Mi madre es una egoísta a la que
siempre le importó poco de sus hijos, pero por alguna razón, cuando
nosotros crecimos y nos independizamos, hicimos de cuenta que lo habíamos
olvidado. Un pacto de silencio nos ha protegido del dolor que
significa hurgar en el pasado y nos permite, una vez al año durante
cada verano, reunir el coraje necesario para enfrentar el reencuentro
y pasar unos días en familia.
La cabaña se encuentra sobre los
barrancos de la playa. Cuando mis padres la construyeron, aquí no había
más que arena, piedras y viento. Los demás veraneantes se habían
ido instalando más allá del recodo que hace el acantilado, en un más
sitio resguardado, pero Mamá eligió éste lugar porque aquí, dice,
los elementos de la naturaleza se desencadenan con toda su potencia y
nos hacen sentir la fragilidad humana, nuestra temporalidad ante lo
eterno. Yo creo sencillamente que este terreno era más barato.

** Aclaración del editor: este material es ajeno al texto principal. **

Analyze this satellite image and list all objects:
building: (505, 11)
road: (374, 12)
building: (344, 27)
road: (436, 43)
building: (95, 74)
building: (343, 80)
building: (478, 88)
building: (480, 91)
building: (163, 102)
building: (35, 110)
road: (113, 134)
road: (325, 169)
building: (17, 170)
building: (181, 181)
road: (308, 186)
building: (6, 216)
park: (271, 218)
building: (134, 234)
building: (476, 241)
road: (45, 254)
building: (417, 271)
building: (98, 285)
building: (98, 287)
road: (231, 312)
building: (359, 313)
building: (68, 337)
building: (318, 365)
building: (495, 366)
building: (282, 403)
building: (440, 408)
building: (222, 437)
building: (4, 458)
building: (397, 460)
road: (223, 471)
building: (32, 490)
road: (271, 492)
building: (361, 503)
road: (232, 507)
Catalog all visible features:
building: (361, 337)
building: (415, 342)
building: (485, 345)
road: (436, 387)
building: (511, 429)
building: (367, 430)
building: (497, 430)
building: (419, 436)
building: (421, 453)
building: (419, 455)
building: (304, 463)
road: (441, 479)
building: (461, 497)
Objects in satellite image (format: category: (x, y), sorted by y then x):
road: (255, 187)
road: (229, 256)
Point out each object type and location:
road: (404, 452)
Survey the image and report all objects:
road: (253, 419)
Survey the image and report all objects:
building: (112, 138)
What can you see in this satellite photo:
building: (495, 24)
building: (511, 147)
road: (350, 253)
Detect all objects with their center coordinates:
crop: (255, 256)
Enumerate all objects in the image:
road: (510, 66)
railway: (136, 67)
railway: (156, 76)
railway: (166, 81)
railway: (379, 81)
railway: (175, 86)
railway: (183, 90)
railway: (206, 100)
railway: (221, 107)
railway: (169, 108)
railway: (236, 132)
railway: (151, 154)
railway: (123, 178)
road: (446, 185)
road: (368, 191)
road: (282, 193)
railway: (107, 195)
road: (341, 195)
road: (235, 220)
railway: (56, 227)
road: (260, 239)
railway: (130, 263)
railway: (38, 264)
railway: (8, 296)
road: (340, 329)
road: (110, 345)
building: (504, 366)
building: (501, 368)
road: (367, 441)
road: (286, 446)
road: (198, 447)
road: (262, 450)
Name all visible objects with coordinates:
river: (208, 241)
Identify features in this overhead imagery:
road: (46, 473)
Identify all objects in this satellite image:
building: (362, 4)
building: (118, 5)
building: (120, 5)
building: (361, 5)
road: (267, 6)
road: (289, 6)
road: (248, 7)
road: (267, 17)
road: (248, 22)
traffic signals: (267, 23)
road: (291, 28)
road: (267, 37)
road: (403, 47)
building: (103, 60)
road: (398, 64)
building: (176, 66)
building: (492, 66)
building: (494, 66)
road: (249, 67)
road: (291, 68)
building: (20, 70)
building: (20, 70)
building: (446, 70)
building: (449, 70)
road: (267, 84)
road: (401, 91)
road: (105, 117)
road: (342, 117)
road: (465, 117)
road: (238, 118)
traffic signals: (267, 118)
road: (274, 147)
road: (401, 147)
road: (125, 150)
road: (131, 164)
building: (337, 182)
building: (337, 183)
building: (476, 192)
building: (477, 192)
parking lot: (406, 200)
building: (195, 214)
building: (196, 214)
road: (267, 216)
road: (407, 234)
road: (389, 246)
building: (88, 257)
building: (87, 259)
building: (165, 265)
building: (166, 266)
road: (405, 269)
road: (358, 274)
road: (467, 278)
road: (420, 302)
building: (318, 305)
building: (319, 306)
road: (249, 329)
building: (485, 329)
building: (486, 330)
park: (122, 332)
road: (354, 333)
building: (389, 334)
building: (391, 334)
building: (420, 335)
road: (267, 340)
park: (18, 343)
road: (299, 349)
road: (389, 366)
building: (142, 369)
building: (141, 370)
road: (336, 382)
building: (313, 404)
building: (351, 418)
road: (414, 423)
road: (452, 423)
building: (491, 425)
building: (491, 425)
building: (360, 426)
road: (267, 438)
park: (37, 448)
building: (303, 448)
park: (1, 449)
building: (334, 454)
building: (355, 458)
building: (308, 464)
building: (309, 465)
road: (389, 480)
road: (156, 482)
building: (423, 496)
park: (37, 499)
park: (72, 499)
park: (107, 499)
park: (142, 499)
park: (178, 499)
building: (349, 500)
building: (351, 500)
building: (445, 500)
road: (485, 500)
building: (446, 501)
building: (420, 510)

Durante el año, recuerdo, en la casa
de la ciudad, Mamá solía ser un fantasma que vagaba por la casa
siempre en ropa de dormir, siempre con la resaca de algún somnífero
asomando en su voz ronca, con el cigarrillo a punto de caer de sus
labios. Pasaba la noche despierta y dormía durante el día.
— Hola amor, —decía si se
encontraba con alguno de nosotros en el pasillo de las habitaciones—
me duele la cabeza, voy a quedarme en la cama. ¿Podrías decirle a
Dolores que me traiga un té?
Algunas veces parecía recordar que
tenía hijos, y se apeaba del sopor uniéndose a la cena que nuestra
empleada servía en la cocina. Se sentaba en la cabecera de la mesa,
inquieta, nerviosa como un conejo, y yo no sabía si su desazón se
debía a una incapacidad para comunicarse o a que no había podido
encontrar sus lentes. Entonces nos preguntaba —con poco interés,
creo recordar— cómo marchábamos en el colegio, si Pedro había
aprendido a nadar, si Anita seguía con aquella tos tan ruidosa, o si
yo me sentía más a gusto con ese profesor de matemáticas tan
estricto y antipático. Nosotros reímos y yo le contestaba que aquel
profesor lo había tenido en segundo, y que de eso hacía ya más de
un año, y que Pedro jamás aprendería a nadar porque sentía terror
del agua, y que Anita tenía tos casi desde que había nacido y no había
ninguna razón para que dejase de tenerla.
— Y Pedro todavía se hace pipí en
la cama —gritaba Anita para alejar la atención de sí.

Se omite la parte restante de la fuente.